◆ BLOCCO DI TESTO
15 agosto - Terzo giorno

Si scende dal Convento dei Cappuccini, un po' dolorosamente per quel fastidioso dolore al piede insorto il giorno prima, - seconda lettura, l'ultimo nemico ad essere annientato sarà la morte - fino alla città, e si attraversa tutta la pianura per vie che tagliano i campi, in alcuni punti a ridosso del muro di cinta della Buitoni. Ad un certo momento, col don, si devia per sentieri lasciando il resto della comitiva a rosolare sull'asfalto, mentre noi lambiano campi di tabacco, percorriamo tratti di quello che ha tutta l'aria di essere un semplice fosso - con tanto di ortiche - ed arriviamo sulle pendici del colle su cui sorge Citerna, nostra tappa intermedia abbastanza in anticipo per evitare la salita dell'inutile poggio che la guida indica e che gli altri, ligi al dovere ed ai segnavia, affrontano.

◆ COMPITO ASSEGNATO 1
Rispondi a queste domande sul brano del terzo giorno:
(a) Da quale luogo si scende all'inizio della giornata?
(b) A ridosso del muro di cinta di quale azienda passano in alcuni punti le vie della pianura?
(c) Come si chiama il paese che sorge sul colle raggiunto come tappa intermedia?
◆ COMPITO ASSEGNATO 2
Stampa il tratto del brano del terzo giorno da "Si scende dal" fino a "ai segnavia, affrontano.".

◆ VOCI ELENCATE
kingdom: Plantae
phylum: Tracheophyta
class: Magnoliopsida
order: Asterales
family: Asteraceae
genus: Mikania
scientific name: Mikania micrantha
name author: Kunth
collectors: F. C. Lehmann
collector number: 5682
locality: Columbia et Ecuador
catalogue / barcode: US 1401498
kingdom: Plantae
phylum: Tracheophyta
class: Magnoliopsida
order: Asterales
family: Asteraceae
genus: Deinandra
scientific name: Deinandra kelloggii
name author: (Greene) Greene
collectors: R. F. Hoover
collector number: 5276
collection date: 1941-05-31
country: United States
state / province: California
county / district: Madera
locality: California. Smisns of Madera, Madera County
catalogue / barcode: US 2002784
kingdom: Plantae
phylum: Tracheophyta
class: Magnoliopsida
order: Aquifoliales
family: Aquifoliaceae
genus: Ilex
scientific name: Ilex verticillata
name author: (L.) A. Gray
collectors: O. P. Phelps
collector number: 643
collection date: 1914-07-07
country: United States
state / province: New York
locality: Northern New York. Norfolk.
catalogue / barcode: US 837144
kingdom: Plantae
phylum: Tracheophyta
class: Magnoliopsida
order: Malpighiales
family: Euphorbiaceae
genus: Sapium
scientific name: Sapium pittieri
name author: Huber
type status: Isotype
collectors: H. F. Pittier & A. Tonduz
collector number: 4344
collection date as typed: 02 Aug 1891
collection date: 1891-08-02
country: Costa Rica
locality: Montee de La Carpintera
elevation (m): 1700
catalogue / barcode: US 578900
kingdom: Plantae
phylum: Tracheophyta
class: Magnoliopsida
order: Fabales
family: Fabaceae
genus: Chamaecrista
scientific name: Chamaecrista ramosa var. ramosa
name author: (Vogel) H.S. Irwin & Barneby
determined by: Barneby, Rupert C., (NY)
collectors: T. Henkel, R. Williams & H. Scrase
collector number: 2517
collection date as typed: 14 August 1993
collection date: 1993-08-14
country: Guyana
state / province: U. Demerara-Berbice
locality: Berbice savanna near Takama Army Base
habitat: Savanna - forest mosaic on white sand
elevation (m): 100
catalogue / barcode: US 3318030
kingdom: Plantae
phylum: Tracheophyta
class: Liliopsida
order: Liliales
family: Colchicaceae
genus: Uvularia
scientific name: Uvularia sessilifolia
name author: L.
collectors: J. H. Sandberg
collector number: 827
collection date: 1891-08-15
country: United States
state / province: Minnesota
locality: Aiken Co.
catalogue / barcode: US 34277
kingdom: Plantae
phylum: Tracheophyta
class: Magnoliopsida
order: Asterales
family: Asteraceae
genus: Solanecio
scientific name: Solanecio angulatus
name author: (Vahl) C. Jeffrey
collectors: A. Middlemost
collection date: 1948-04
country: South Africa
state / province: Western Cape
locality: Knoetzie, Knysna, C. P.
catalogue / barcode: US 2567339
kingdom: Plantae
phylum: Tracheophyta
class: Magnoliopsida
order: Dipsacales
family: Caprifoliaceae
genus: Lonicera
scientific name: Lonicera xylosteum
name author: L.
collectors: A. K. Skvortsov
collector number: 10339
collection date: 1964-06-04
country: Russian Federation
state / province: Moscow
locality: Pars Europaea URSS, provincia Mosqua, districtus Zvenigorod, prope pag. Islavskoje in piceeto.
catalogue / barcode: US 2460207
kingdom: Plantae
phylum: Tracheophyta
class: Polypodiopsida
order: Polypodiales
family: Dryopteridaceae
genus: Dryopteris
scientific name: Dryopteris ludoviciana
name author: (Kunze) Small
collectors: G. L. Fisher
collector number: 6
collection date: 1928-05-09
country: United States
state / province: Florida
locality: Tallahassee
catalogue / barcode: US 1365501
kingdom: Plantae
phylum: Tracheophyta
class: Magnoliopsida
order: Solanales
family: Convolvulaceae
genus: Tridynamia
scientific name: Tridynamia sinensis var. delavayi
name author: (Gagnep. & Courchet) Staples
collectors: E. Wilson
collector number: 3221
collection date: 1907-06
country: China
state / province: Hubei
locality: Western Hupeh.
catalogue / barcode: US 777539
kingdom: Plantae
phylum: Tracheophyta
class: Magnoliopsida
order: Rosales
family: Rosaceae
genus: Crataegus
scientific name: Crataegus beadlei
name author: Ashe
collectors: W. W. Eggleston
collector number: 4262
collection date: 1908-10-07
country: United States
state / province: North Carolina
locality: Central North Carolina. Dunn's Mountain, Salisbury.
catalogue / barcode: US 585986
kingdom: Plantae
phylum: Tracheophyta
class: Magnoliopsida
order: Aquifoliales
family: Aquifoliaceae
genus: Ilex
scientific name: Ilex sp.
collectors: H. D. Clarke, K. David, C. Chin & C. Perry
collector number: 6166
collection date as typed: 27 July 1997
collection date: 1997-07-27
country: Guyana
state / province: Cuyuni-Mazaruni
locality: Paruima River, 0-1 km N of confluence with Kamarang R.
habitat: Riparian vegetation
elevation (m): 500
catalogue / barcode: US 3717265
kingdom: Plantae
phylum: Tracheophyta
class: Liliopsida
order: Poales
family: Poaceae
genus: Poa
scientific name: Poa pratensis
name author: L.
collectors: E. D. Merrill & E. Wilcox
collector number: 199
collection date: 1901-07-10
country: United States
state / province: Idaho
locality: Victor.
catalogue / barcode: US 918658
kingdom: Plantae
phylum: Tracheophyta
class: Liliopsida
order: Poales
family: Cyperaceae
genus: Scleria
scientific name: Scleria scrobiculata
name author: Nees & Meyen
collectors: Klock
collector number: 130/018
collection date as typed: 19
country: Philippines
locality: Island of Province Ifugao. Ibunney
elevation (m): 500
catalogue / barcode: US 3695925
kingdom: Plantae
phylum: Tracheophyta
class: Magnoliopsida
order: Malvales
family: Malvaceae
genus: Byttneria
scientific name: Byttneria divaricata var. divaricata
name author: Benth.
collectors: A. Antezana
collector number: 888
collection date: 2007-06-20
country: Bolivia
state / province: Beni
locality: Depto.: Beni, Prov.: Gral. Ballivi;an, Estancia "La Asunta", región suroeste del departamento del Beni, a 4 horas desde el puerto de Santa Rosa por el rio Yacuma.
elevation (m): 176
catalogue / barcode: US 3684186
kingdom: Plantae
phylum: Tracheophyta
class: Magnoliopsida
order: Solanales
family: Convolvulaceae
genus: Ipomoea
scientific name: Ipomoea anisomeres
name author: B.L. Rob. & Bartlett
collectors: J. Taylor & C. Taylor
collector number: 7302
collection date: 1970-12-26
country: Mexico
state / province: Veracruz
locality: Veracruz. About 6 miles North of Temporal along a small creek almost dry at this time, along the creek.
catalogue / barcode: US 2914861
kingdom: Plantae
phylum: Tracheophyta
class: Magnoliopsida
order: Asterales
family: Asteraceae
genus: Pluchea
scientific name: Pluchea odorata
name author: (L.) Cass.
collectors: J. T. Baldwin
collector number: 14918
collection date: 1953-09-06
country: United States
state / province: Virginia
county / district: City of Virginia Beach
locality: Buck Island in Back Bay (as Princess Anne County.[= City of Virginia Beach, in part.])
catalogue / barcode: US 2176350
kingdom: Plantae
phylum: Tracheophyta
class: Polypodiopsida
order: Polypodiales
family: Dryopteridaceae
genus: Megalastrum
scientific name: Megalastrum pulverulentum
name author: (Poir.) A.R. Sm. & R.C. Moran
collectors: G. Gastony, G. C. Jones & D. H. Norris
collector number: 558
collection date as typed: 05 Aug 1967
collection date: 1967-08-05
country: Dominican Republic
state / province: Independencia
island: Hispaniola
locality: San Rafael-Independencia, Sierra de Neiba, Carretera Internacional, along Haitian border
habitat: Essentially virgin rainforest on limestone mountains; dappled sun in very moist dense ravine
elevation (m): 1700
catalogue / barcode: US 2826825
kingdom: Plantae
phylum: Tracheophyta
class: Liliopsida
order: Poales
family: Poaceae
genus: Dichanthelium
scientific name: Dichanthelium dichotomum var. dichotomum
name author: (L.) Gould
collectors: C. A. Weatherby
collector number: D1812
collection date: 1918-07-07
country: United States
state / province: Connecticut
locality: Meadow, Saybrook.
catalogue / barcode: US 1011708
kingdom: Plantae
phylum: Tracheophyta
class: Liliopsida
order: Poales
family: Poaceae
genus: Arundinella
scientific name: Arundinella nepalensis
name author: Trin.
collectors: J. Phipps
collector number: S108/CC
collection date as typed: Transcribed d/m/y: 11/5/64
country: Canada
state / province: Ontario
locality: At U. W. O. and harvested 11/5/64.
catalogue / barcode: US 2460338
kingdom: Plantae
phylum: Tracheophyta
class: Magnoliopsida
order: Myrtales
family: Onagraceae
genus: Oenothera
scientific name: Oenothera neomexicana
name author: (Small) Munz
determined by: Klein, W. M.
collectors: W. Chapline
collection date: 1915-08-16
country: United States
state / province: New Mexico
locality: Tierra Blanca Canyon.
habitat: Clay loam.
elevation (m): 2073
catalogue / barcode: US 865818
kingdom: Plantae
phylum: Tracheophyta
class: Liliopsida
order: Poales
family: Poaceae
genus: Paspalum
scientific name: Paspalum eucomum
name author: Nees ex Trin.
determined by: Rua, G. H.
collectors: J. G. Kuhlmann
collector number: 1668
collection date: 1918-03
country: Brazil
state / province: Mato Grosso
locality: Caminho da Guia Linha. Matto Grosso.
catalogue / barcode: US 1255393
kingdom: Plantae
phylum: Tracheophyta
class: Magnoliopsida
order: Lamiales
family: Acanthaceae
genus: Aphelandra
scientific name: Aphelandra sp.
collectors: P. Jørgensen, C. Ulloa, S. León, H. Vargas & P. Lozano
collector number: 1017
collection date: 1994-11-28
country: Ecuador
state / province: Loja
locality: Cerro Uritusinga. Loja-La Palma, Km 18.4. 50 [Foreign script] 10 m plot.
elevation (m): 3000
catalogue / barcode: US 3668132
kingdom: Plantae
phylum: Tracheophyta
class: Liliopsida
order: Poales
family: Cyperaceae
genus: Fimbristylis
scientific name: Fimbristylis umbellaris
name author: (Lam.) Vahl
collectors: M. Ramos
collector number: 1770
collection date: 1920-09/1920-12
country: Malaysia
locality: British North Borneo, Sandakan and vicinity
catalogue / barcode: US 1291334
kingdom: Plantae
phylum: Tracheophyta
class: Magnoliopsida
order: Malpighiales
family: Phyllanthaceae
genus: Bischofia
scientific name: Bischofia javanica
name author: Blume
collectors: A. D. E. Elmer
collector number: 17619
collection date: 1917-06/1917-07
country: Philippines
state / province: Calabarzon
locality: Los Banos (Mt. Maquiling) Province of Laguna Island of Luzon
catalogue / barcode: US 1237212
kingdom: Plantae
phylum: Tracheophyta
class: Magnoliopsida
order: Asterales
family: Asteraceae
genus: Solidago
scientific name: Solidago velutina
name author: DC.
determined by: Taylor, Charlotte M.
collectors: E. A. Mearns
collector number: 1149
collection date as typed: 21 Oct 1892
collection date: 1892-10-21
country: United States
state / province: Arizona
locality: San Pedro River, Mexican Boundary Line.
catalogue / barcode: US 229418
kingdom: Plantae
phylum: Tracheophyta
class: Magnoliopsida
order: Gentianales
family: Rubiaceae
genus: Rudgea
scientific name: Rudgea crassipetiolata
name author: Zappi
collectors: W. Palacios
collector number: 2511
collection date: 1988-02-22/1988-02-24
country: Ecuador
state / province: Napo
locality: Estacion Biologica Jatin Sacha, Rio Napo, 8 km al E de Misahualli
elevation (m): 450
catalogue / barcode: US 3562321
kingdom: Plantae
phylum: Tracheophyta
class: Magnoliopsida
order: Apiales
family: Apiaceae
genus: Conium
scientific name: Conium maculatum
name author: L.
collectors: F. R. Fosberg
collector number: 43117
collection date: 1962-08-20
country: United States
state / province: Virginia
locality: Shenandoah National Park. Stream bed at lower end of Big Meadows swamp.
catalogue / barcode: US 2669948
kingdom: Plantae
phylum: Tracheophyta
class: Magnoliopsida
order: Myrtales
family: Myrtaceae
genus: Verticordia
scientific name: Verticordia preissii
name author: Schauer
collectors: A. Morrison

◆ RISULTATO 1
(a) Dal Convento dei Cappuccini.
(b) Della Buitoni.
(c) Citerna.

◆ RISULTATO 2
Si scende dal Convento dei Cappuccini, un po' dolorosamente per quel fastidioso dolore al piede insorto il giorno prima, - seconda lettura, l'ultimo nemico ad essere annientato sarà la morte - fino alla città, e si attraversa tutta la pianura per vie che tagliano i campi, in alcuni punti a ridosso del muro di cinta della Buitoni. Ad un certo momento, col don, si devia per sentieri lasciando il resto della comitiva a rosolare sull'asfalto, mentre noi lambiano campi di tabacco, percorriamo tratti di quello che ha tutta l'aria di essere un semplice fosso - con tanto di ortiche - ed arriviamo sulle pendici del colle su cui sorge Citerna, nostra tappa intermedia abbastanza in anticipo per evitare la salita dell'inutile poggio che la guida indica e che gli altri, ligi al dovere ed ai segnavia, affrontano.